In terms of severity, Extreme Heat conditions caused the highest number of deaths for each occurrence, while Tornado caused the highest number of injuries (see code below).
FHarmful<-filter(Harmful,FATALITIES>0)
max(FHarmful$FATALITIES)
## [1] 583
MaxFHarmful<-filter(Harmful,FATALITIES=="583")
MaxFHarmful
## EVTYPE INJURIES FATALITIES
## 1 HEAT 0 583
IHarmful<-filter(Harmful,INJURIES>5)
max(IHarmful$INJURIES)
## [1] 1700
MaxIHarmful<-filter(Harmful,INJURIES=="1700")
MaxIHarmful
## EVTYPE INJURIES FATALITIES
## 1 TORNADO 1700 42
(B) Weather Events that have the Greatest Economic Consequences
Weather event types that have the greatest economic consequences, i.e. causing damage to property or crops by the billions, are as shown in the table (from the highest occurrence to the lowest) below:
frequencyE<-aggregate(x=eventE$Freq,by=list(EventType=eventE$Evt),FUN=sum)
names(frequencyE)<-c("EventType","Freq")
HightoLowE<-frequencyE[order(frequencyE$Freq,decreasing = TRUE),]
HightoLowE
## EventType Freq
## 4 HURRICANE/TYPHOON 18
## 2 FLOOD 7
## 1 EXTREME HEAT 5
## 7 TORNADO 4
## 10 WINTER STORM 4
## 6 STORM SURGE 3
## 8 WILD/FOREST FIRE 2
## 9 WIND STORM 2
## 3 HEAVY RAIN 1
## 5 SEVERE THUNDERSTORM 1
Top 10 weather event types (in order of occurrence frequency) that have great economic consequences are shown in the barplot below:
Top10E<-HightoLowE[10:1,]
barplot(Top10E$Freq,horiz=TRUE,col=rainbow(10),legend.text = Top10E$EventType,main="Top 10 Weather Events: Great Economic Consequences", xlab = "Frequency")
As shown from the barplot, Hurricane/Typhoon occurred the most frequent, resulting great damage to property and crops thereby resulting in heavy economic consequences.

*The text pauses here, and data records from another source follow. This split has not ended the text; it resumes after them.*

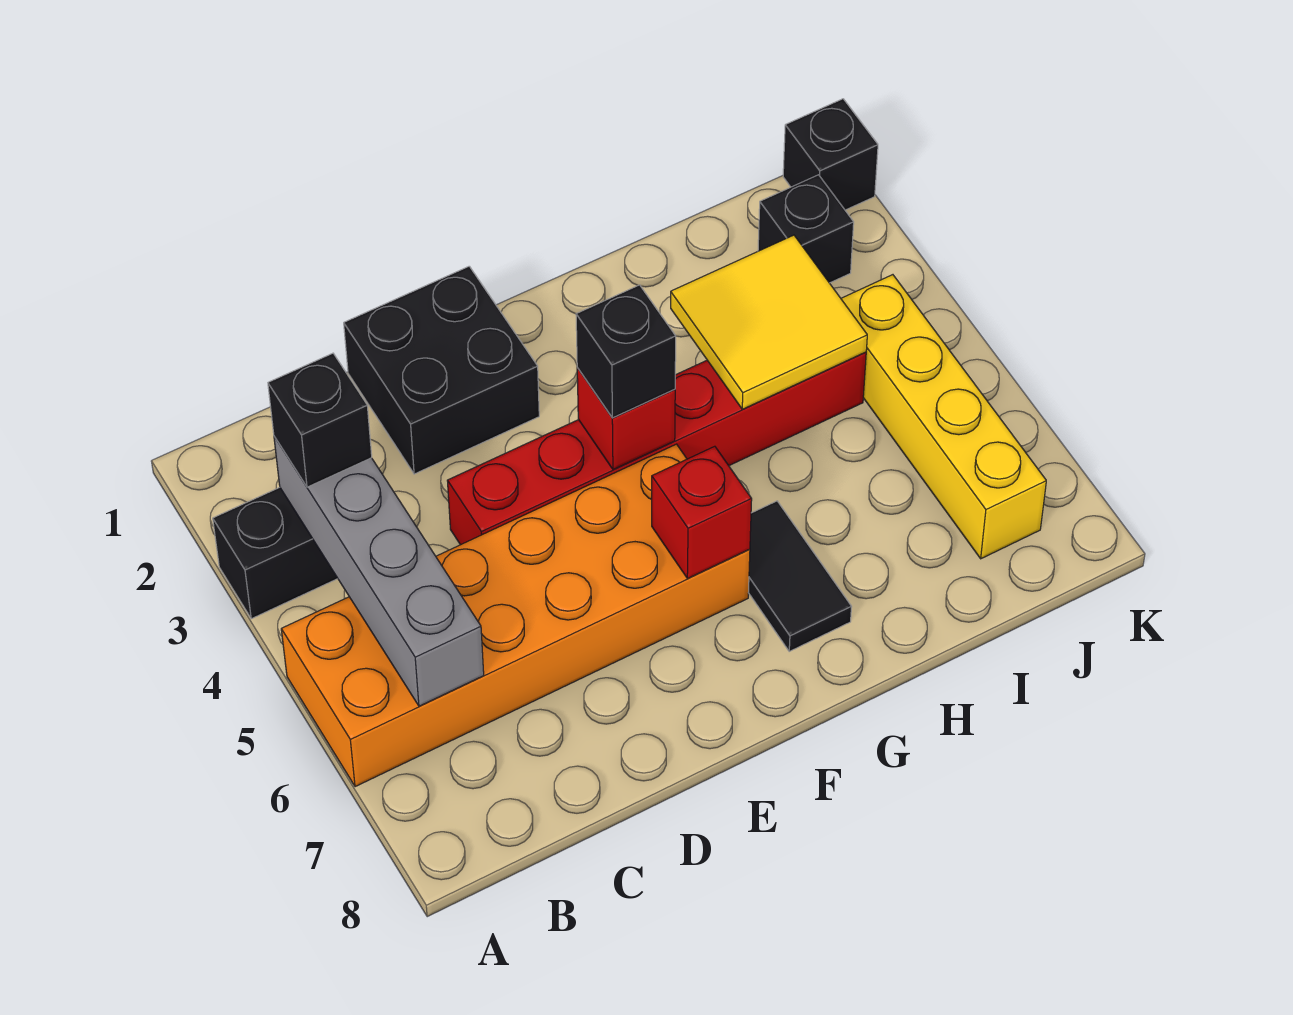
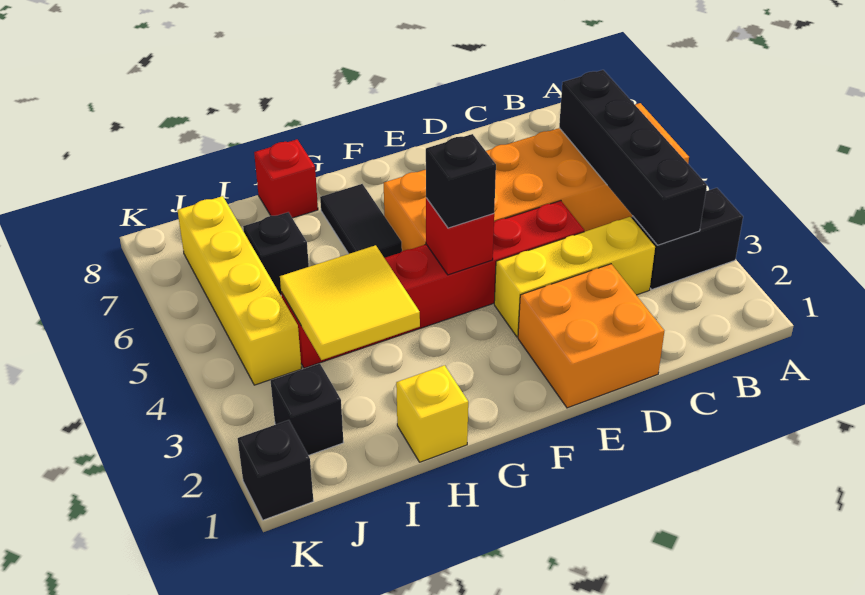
grey brick B3:B6 level 2 -> black brick B3:B6 level 2
black brick B3 level 3 -> black brick I6 level 1
none -> yellow brick C3:E3 level 1
black brick D1:E2 level 1 -> orange brick D1:E2 level 1
red brick F6 level 2 -> red brick H8 level 1
none -> yellow brick H1 level 1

This is followed by Flood and Extreme Heat conditions.
In terms of severity, Flood caused the greatest property and crop damage (see code below). Winter Storm also caused great crop damage.
EconConseq<-filter(EconConseq,PROPDMGEXP=="B" | CROPDMGEXP=="B")
PEconConseq<-filter(EconConseq,PROPDMGEXP=="B")
max(PEconConseq$PROPDMG)
## [1] 115
MaxPropConseq<-filter(EconConseq,PROPDMG=="115"& PROPDMGEXP=="B")
MaxPropConseq
## EVTYPE PROPDMG PROPDMGEXP CROPDMG CROPDMGEXP
## 1 FLOOD 115 B 32.5 M
CEconConseq<-filter(EconConseq,CROPDMGEXP=="B")
max(CEconConseq$CROPDMG)
## [1] 5
MaxCropConseq<-filter(EconConseq,CROPDMG=="5"& CROPDMGEXP=="B")
MaxCropConseq
## EVTYPE PROPDMG PROPDMGEXP CROPDMG CROPDMGEXP
## 1 RIVER FLOOD 5 B 5 B
## 2 ICE STORM 500 K 5 B
While we are not in control of the occurrence of the weather events that brought about harm to the population health and great economic consequences, policies, technologies and infrastructure can be put in place to minimise the damage by certain weather events. For instance, we can install hydration and cooling elements during extreme heat conditions and better dam and drainage systems to deal with floods.